Exactly the lines from the one with "통통66주와가 입었을?? 너무크지도 작지도않은" to the end of the entries should appear in your answer, retyped word for word.

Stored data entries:
----

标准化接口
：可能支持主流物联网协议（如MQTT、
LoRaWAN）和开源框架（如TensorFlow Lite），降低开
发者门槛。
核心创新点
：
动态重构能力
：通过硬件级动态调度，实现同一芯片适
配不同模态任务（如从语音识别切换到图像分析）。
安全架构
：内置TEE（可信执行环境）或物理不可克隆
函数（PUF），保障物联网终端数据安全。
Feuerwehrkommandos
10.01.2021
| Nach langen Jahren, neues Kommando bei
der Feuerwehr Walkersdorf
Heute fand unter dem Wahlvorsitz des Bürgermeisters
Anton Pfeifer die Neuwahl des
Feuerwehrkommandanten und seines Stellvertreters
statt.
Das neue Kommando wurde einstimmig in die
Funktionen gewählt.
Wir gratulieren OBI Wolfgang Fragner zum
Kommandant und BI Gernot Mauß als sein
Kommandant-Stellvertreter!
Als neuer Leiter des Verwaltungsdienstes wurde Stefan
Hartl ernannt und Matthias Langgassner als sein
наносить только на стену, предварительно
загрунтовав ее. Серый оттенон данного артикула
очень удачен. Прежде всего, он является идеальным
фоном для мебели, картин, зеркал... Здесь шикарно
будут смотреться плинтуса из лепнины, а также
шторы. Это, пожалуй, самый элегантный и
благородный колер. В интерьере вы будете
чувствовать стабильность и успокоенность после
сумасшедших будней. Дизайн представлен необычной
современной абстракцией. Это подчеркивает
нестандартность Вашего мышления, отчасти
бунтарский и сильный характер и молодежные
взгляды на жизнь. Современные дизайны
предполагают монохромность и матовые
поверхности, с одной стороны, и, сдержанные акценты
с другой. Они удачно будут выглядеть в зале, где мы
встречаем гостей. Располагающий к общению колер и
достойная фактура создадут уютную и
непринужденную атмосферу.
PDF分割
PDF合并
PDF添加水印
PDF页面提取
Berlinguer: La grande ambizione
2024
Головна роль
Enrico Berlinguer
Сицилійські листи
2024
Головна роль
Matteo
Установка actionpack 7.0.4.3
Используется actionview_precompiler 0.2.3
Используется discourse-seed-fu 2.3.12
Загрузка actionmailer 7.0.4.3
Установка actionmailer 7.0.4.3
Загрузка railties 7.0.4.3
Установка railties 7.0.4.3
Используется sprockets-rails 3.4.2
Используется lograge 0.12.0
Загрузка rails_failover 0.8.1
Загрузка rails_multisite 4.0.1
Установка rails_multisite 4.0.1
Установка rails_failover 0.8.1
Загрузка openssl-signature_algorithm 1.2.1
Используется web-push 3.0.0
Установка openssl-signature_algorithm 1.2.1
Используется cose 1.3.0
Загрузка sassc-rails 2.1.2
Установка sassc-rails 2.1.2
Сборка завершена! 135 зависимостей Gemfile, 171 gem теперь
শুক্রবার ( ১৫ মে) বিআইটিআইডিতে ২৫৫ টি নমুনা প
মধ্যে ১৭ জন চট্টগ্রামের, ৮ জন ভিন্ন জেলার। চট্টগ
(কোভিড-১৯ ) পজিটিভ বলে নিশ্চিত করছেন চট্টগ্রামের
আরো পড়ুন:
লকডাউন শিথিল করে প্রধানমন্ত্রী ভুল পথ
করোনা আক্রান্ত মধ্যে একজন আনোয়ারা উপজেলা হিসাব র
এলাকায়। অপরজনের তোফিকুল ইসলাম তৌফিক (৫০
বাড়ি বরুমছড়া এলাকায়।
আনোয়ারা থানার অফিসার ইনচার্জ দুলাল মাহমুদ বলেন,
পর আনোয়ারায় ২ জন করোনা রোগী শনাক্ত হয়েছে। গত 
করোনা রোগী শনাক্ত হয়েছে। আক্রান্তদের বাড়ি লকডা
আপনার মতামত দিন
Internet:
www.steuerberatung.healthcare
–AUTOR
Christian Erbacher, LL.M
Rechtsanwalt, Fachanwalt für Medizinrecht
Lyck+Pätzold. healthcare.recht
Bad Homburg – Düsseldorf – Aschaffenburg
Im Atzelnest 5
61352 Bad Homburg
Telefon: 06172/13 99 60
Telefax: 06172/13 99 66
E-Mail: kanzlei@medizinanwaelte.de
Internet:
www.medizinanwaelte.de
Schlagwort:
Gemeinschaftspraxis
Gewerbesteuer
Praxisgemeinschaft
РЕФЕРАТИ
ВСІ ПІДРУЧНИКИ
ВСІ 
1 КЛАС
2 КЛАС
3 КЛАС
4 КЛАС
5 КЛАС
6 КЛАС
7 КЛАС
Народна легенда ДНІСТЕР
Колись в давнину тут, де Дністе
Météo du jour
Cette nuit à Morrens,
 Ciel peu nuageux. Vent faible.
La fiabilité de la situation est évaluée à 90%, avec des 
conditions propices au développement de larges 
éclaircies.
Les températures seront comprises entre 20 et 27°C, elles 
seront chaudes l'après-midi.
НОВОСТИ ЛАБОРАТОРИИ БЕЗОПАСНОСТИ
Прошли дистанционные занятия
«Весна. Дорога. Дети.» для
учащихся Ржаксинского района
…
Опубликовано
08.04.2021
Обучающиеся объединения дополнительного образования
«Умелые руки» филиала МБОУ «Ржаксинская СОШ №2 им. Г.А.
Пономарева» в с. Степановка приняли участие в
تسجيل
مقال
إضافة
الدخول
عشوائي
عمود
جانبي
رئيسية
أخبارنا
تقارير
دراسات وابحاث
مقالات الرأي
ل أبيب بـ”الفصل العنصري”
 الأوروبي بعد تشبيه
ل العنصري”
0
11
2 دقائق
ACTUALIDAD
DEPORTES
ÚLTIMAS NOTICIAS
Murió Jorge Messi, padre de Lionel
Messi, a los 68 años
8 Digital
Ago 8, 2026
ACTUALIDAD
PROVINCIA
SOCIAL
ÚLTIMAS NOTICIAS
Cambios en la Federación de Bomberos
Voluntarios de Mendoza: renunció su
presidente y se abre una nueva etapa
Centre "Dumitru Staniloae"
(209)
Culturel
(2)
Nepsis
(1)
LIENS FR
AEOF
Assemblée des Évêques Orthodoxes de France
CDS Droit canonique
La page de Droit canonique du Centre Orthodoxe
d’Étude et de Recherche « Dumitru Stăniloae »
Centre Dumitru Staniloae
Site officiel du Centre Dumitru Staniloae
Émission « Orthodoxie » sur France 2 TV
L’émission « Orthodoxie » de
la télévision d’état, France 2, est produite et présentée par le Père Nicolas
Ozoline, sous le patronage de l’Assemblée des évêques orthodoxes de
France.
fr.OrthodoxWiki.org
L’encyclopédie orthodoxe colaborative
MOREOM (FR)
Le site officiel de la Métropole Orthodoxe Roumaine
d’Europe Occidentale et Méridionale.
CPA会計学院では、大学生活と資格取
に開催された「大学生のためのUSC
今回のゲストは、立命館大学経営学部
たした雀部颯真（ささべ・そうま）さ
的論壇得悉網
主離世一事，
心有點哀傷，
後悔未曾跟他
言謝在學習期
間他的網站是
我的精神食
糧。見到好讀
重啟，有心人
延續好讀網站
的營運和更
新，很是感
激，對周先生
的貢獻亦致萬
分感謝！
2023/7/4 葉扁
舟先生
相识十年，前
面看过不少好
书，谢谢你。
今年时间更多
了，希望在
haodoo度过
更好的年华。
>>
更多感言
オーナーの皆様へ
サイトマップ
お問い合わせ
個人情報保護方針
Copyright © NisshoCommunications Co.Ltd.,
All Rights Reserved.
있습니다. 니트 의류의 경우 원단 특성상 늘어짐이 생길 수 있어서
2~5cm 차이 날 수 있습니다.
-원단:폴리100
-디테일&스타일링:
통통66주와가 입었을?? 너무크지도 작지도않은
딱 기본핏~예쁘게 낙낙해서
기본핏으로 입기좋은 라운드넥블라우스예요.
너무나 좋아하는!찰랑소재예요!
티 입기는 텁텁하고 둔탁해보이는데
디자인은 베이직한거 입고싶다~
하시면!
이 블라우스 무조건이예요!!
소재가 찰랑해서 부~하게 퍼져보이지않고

----

RESPONSE TO THE EXERCISE:
통통66주와가 입었을?? 너무크지도 작지도않은
딱 기본핏~예쁘게 낙낙해서
기본핏으로 입기좋은 라운드넥블라우스예요.
너무나 좋아하는!찰랑소재예요!
티 입기는 텁텁하고 둔탁해보이는데
디자인은 베이직한거 입고싶다~
하시면!
이 블라우스 무조건이예요!!
소재가 찰랑해서 부~하게 퍼져보이지않고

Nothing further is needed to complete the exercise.